## What the task requires
Where does the word "pixels" occur in the material? Copy each line that has it.

## Data extract
▬▬▬

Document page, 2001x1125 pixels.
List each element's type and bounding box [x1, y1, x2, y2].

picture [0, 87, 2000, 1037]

▬▬▬

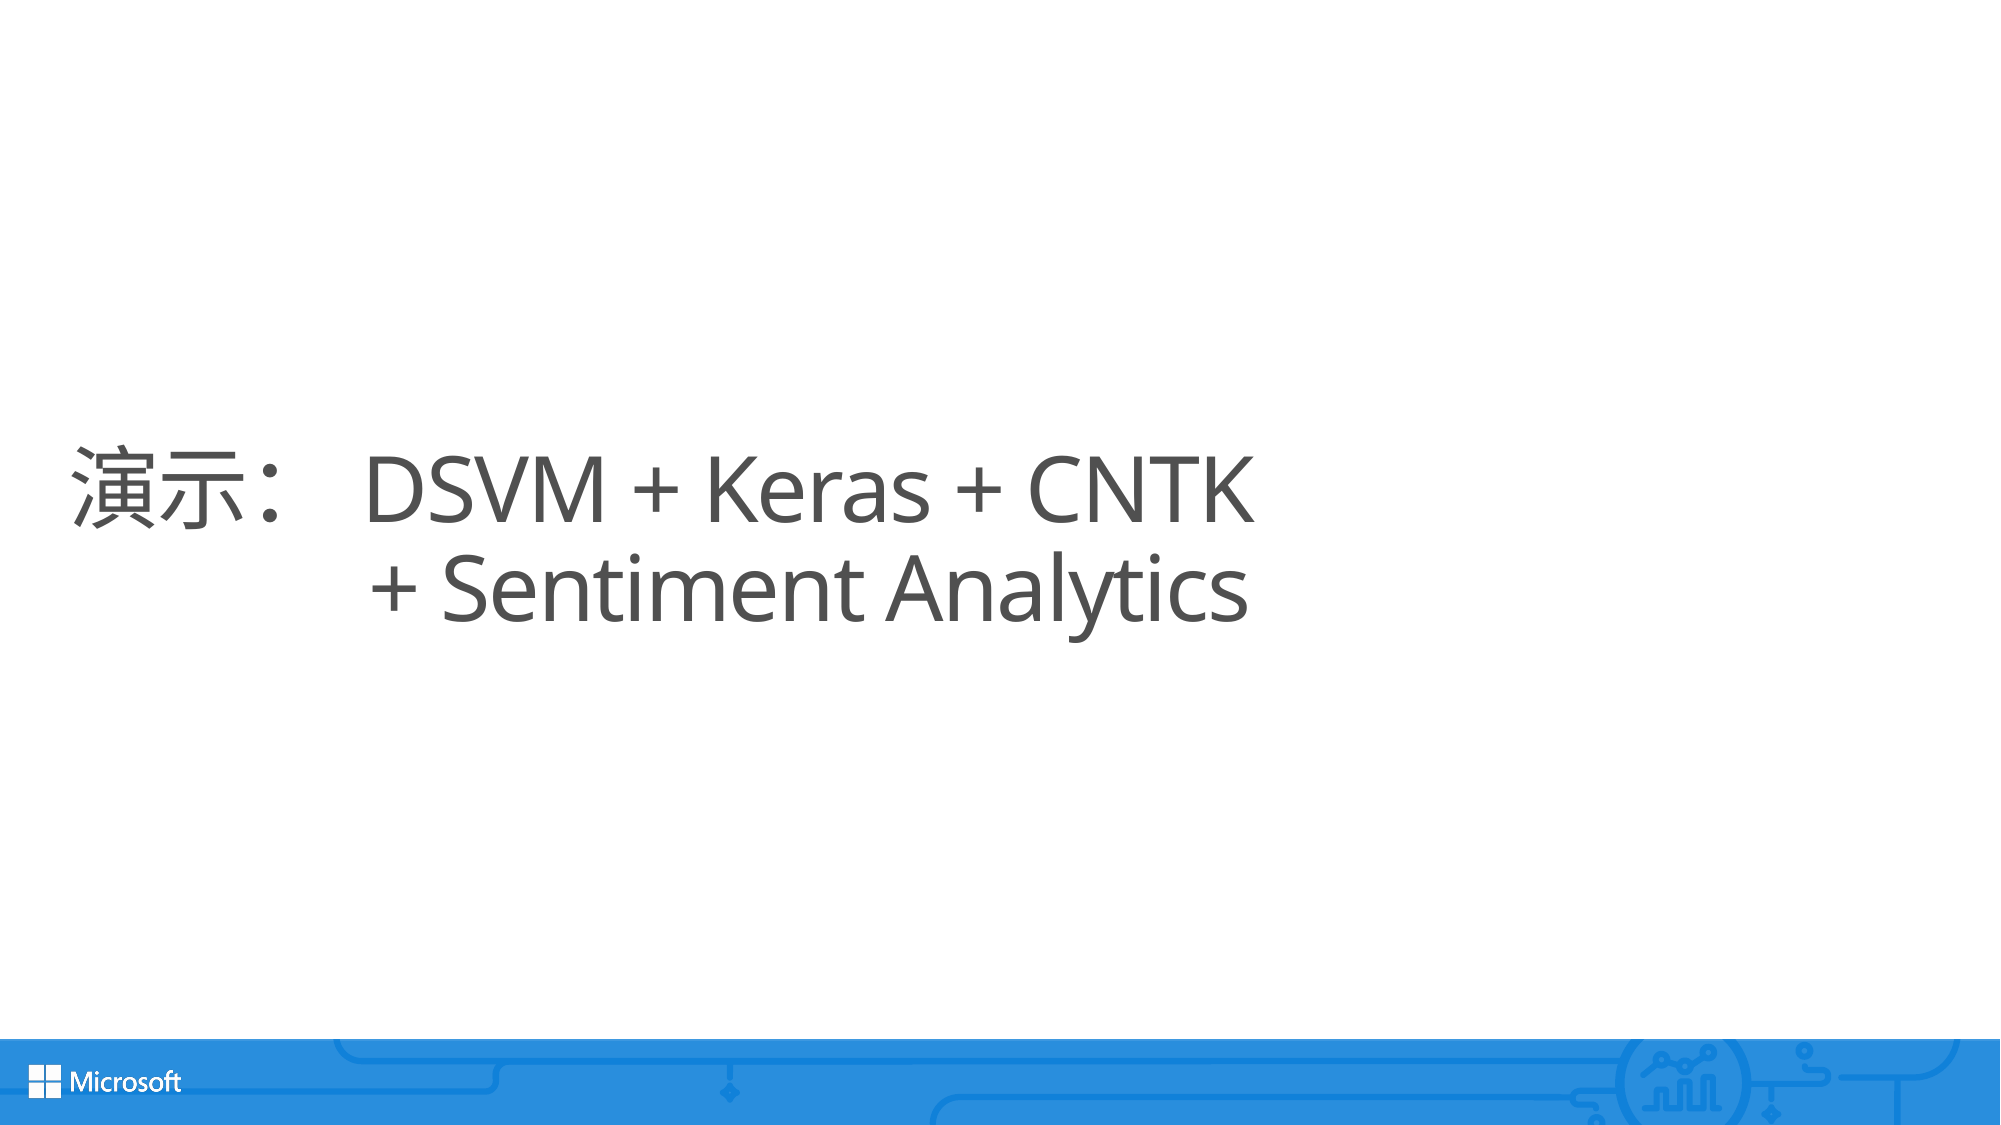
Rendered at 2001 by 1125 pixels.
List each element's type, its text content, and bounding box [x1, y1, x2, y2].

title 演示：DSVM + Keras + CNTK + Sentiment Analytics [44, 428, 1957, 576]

▬▬▬

## The answer
Document page, 2001x1125 pixels.
Rendered at 2001 by 1125 pixels.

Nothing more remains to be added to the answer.